The proposal outlines the development of 1203 ‘stalks’, made of carbon fiber-reinforced resin, which will stand 55 metres tall and will be anchored to concrete bases 10 to 20 metres in diameter. The stalks themselves decrease in diameter from base to tip and will light up with the aid of LEDs as winds pick up.
While he aesthetic is certainly different from modern wind power infrastructure, it is the technical aspect contained within the base of each pole that truly stands out as innovative.
“Within each hollow pole is a stack of piezoelectric ceramic discs (and) between the ceramic disks are electrodes,” explains the development team.
These discs and electrodes are connected to a cable which runs up the pole. When wind causes the ‘stalks’ to sway, the discs compress, generating a current.
A generator, also contained in the base of the pole, converts the kinetic energy into electricity ‘by way of an array of current generating shock absorbers.’
While the developers admit that the electricity flow generated by the machinery would not be constant, the Windstalk initiative does have the benefit of mass quantity, with the devices able to be packed into denser spaces than wind turbines.

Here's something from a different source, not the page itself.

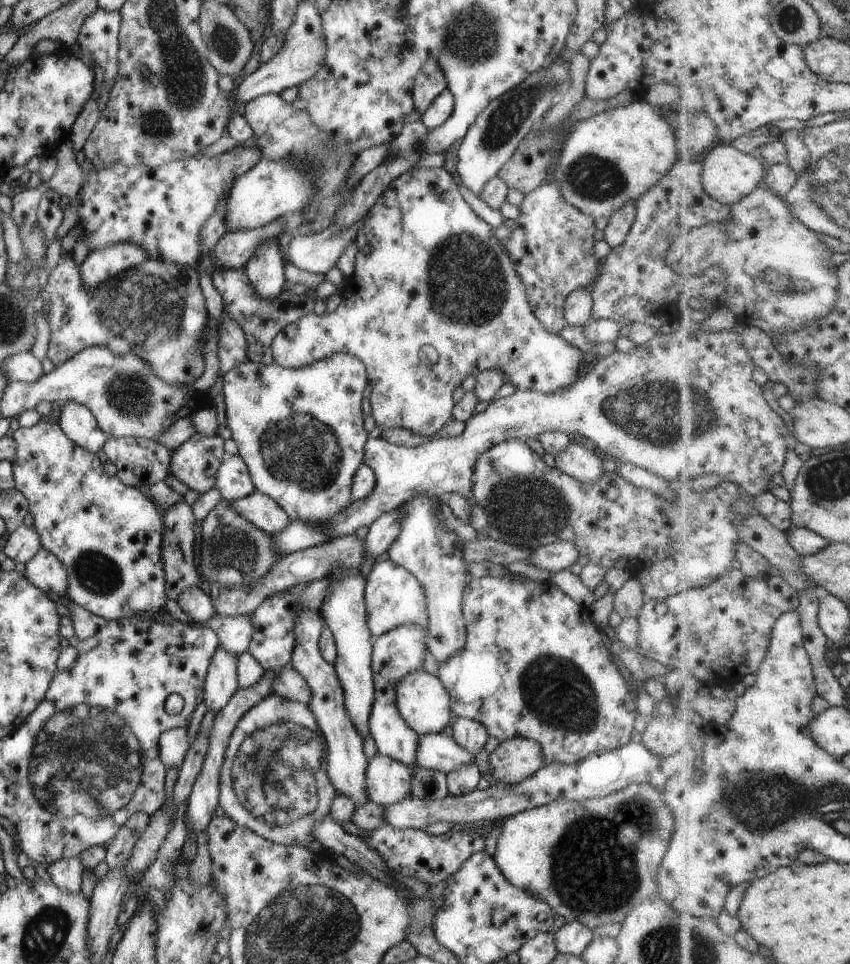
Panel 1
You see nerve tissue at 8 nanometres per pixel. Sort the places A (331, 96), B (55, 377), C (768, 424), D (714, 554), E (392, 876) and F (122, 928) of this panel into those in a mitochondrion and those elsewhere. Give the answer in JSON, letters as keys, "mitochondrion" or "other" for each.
{"A":"mitochondrion","B":"other","C":"other","D":"mitochondrion","E":"other","F":"other"}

The developers believe the Windstalk initiative is both possible and feasible due to the fact that ‘it is based on a set systems that already exist and work.’
Only time will tell if and when this, or any other new renewable energy technology, will hit the commercial market. In the meantime, the design should inspire engineers and designers to think feasible innovations to aid in the continuing creation of a cutting edge green building sector.